A luta não cessa e a CGTP-IN volta a mostrá-lo. Num quadro em que o Governo procura chegar a um entendimento em torno do pacote laboral junto daqueles que são os seus parceiros preferenciais, a Intersindical Nacional volta a mostrar que, juntamente às propostas que tem para melhorar a legislação laboral, tem também consigo a força dos trabalhadores.
Na óptica da CGTP-IN, «o Governo vive mal com a democracia» e prova disso mesmo tem sido a exclusão da central sindical da antecâmara de negociação que a ministra do trabalho criou à margem da Concertação Social. Segundo Maria do Rosário Palma Ramalho, nas reuniões por si promovidas só estão presentes aqueles que têm propostas ao pacote laboral, porém, a CGTP-IN vinca que apresentou um conjunto de propostas, mas que o Governo opta por não querer ouvir a maior estrutura representativa dos trabalhadores.
A verdade é que, ainda antes deste pacote laboral estar elaborado, conforme frisa Tiago Oliveira, secretário-geral da CGTP-IN, numa declaração publicada nas redes sociais da Intersindical, a sua central sindical tinha já enviado ao Governo um vasto leque de propostas que visam a retirada das normas gravosas inscritas na legislação laboral. Foi, portanto, escolha do Governo ignora-las e, a mando dos grande grupos económicos, criar um pacote legislativo que se materializa numa declaração de guerra aos trabalhadores.
Numa análise à discussão em torno do pacote laboral consegue-se ver que o Governo está cada vez mais sozinho. Se numa primeira fase tinha a maioria parlamentar, o sucesso da greve geral do passado dia 11 de Dezembro, com milhões de trabalhadores a aderirem, expôs contradições e, politicamente, isolou o Governo.
Apesar disso, o Governo parece não querer desistir e, mesmo que não haja concordância em sede de Concertação Social, a ministra do trabalho disse já que o pacote laboral será levado à Assembleia da República. Como tal, cumprindo o propósito da sua existência, a CGTP-IN não desiste de defender os trabalhadores e, sabendo que a luta terá que continuar a ser travada, convocou novamente os trabalhadores a saírem à rua.
Desta forma, sob o mote «Abaixo o Pacote Laboral É possível uma vida melhor – mais salário, direitos e serviços públicos», a CGTP-IN realizará amanhã, sábado, 28 de Fevereiro, uma grande manifestação nacional, descentralizada em Lisboa e no Porto, dando cumprimento à deliberação do seu Conselho Nacional. A central sindical convoca os trabalhadores a lutarem «pelos salários e os direitos, por melhores pensões, contra o aumento do custo de vida, pela defesa dos serviços públicos e das funções sociais do Estado, da Segurança Social, da Saúde, da Educação e da Habitação».
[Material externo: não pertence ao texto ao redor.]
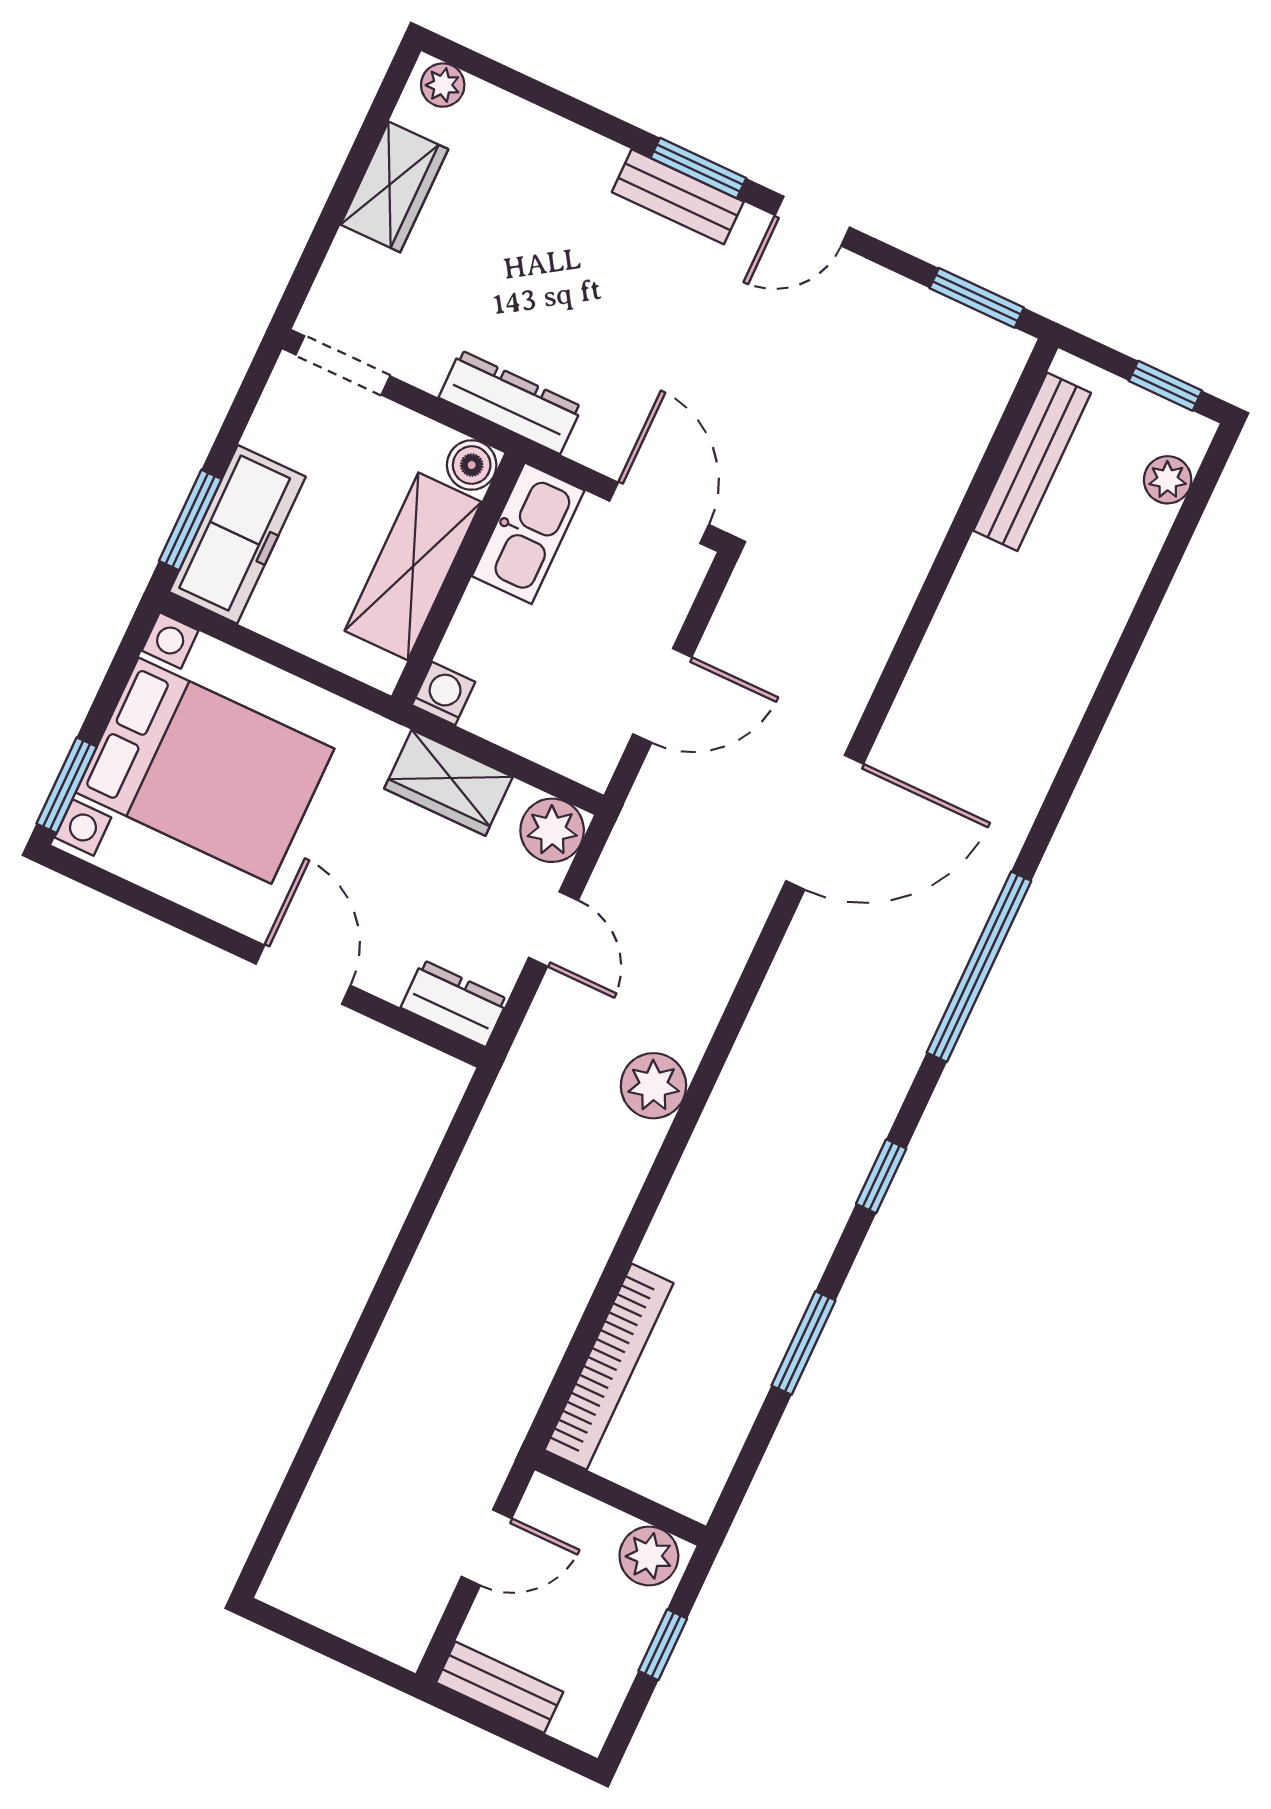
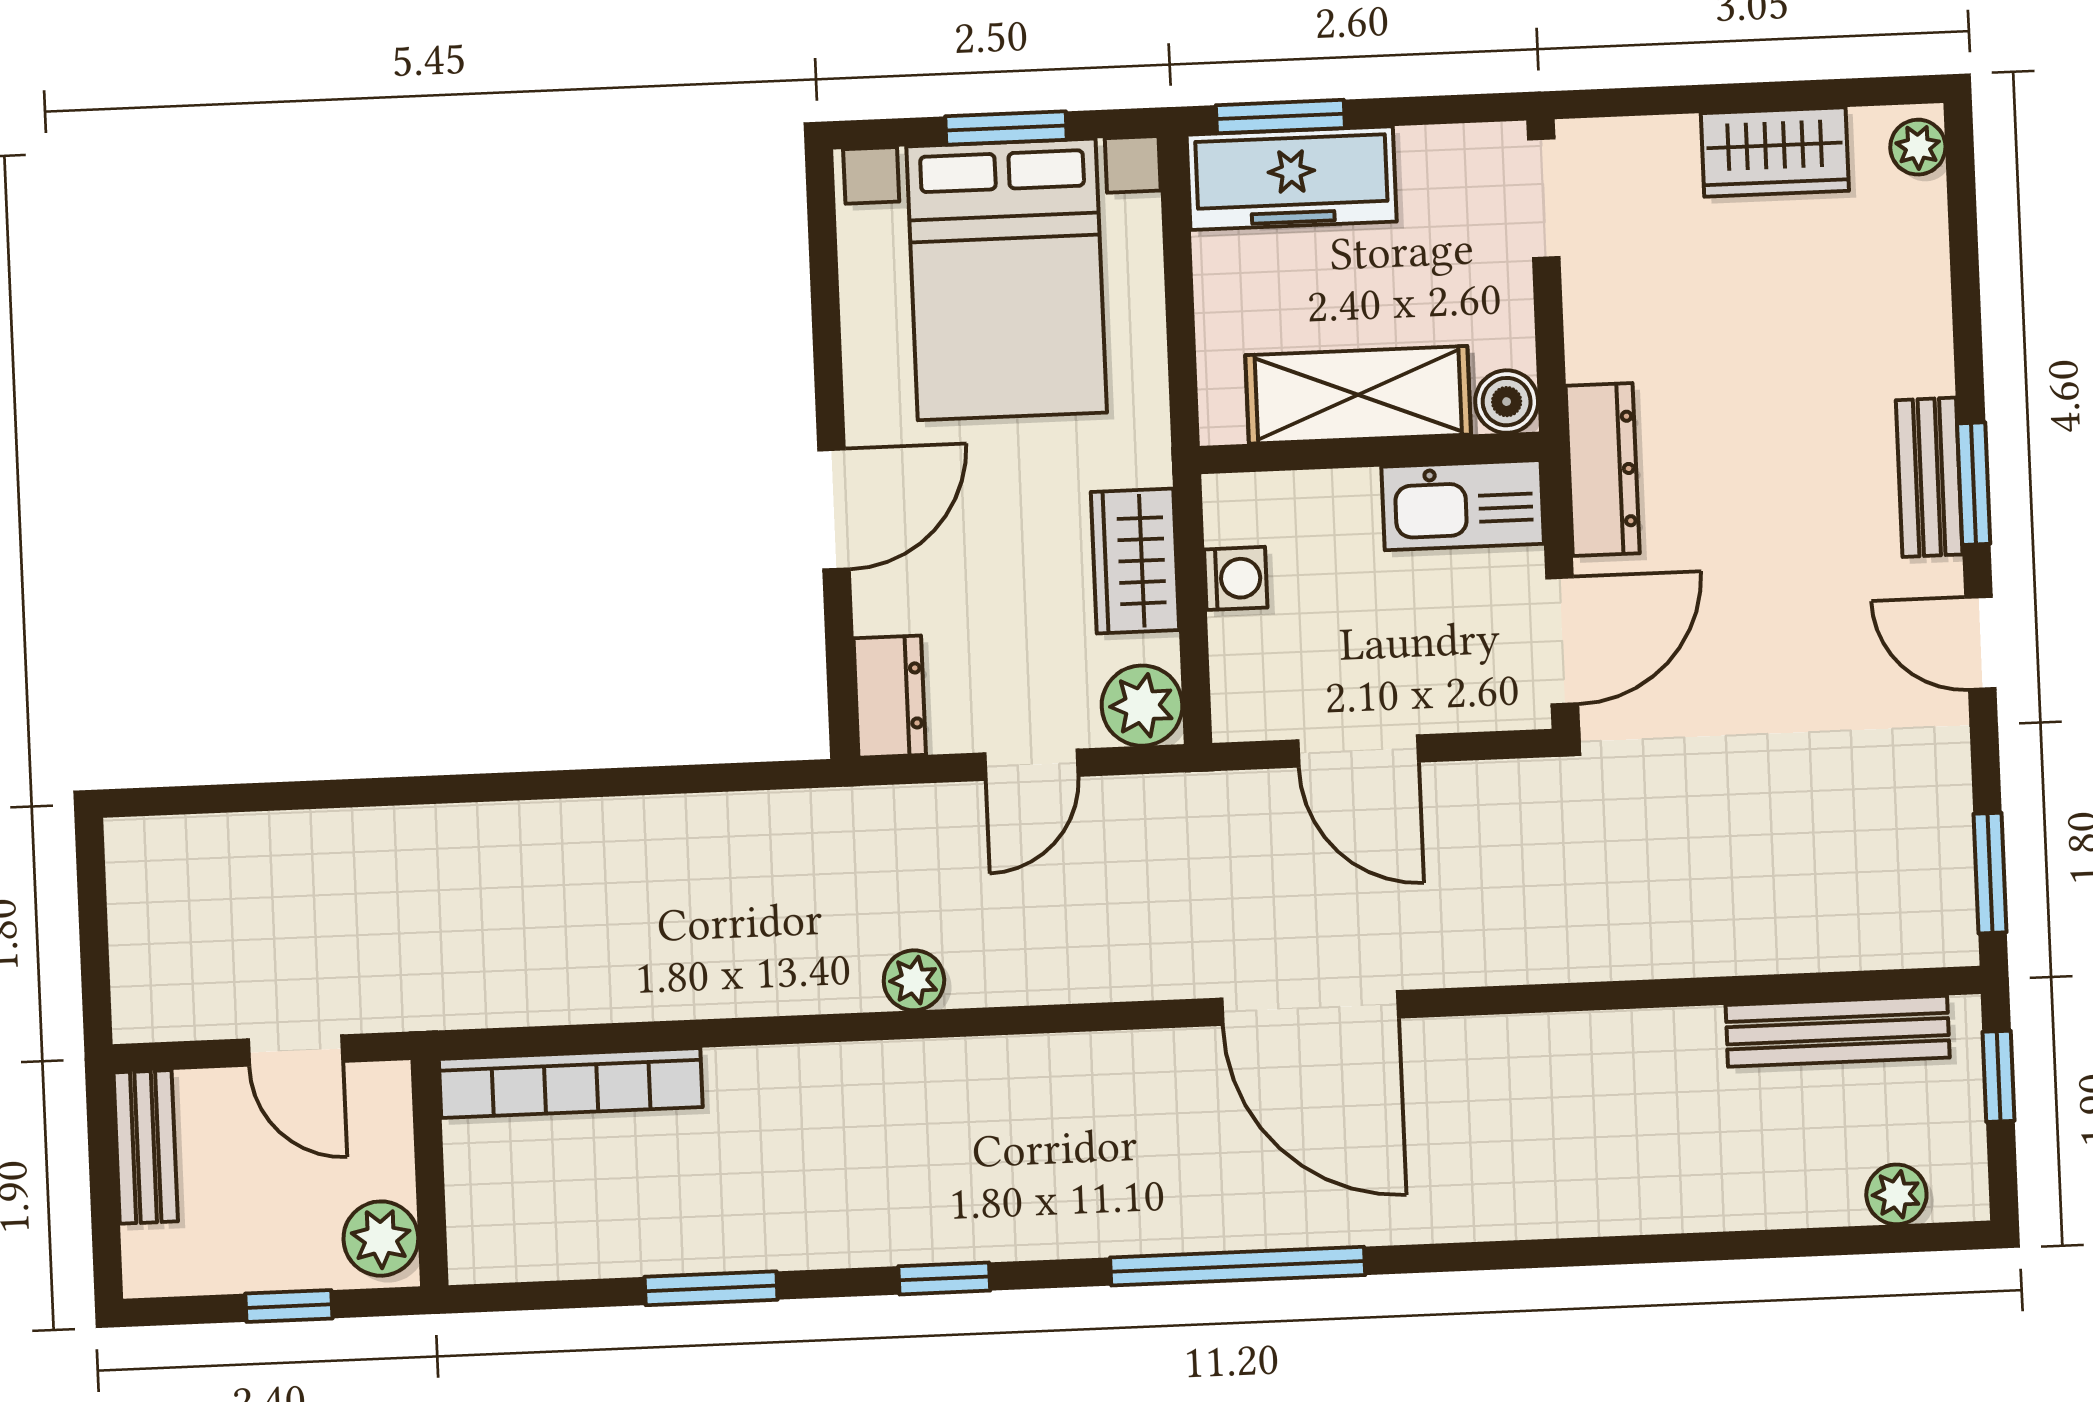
window: (1165, 386) -> (1999, 1076), moved
dresser: (510, 402) -> (1603, 470), moved
washing machine: (443, 694) -> (1236, 578), moved
window: (67, 785) -> (1006, 128), moved
plant: (654, 1086) -> (914, 980), width x0.73, depth x0.73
A concentração dos manifestantes está marcada para diferentes horários nas duas cidades. No Porto a concentração será às 10h30 na Praça da República, com seguimento em direcção à Avenida dos Aliados. Em Lisboa, a concentração é às 14h30 no Cais do Sodré, seguindo depois em marcha até ao Rossio.
A estrutura sindical apela a uma forte participação dos trabalhadores de todos os setores, num momento em que as negociações laborais se encontram num impasse e o Governo tem sido acusado pela central de ignorar o movimento sindical no diálogo social.
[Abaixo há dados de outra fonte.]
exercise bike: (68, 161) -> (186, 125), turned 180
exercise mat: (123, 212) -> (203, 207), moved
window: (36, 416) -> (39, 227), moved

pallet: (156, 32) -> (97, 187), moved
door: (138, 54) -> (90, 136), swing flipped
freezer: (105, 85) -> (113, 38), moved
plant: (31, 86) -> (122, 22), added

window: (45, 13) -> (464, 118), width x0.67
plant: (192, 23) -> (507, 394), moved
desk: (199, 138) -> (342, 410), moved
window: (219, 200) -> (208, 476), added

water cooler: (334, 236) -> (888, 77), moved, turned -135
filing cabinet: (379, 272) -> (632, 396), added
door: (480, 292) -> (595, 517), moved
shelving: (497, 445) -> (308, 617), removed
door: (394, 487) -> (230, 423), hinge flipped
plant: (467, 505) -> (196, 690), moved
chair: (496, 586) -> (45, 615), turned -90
Também nos Açores a luta será travada
Num comunicado enviado à comunicação social, a CGTP-IN/Açores informa que realizou, nas últimas semanas, dezenas de ações de contacto com trabalhadores no âmbito da acção de mobilização geral promovida pela Intersindical Nacional. Segundo a central sindical, os trabalhadores açorianos mostram-se mobilizados por aumentos salariais que compensem a inflação e o custo de vida, e pela exigência de uma vida digna.
O documento denuncia ainda que que entidades patronais da Região estão já a utilizar a proposta do Pacote Laboral para pressionar negativamente as negociações sindicais. Neste sentido, CGTP-IN/Açores alerta que este cenário funciona como «instrumento de chantagem», algo que tem vindo a consciencializar os trabalhadores para a necessidade de derrotar as intenções do Governo e dos grandes grupos económicos.
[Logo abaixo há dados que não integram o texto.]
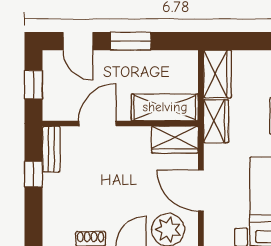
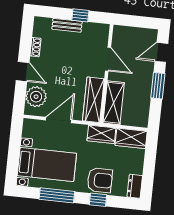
window: (34, 85) -> (137, 21), removed
wardrobe: (175, 140) -> (93, 100), width x1.50
bench: (51, 149) -> (67, 25), moved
No encerramento da mobilização, as três Uniões de Sindicatos dos Açores realizaram plenários para balanço da actividade sindical e da negociação colectiva. Num contexto em que se assinalam os 50 anos da Autonomia Regional, a CGTP-IN/Açores critica o silêncio dos órgãos de poder político regionais face à ameaça ao «desenvolvimento equilibrado e sustentável» da Região. A estrutura sindical defende que o desenvolvimento económico tem de se traduzir em justiça social, sob pena de os Açores não conseguirem inverter «défices estruturais» como a pobreza entre quem trabalha e a falta de mão-de-obra.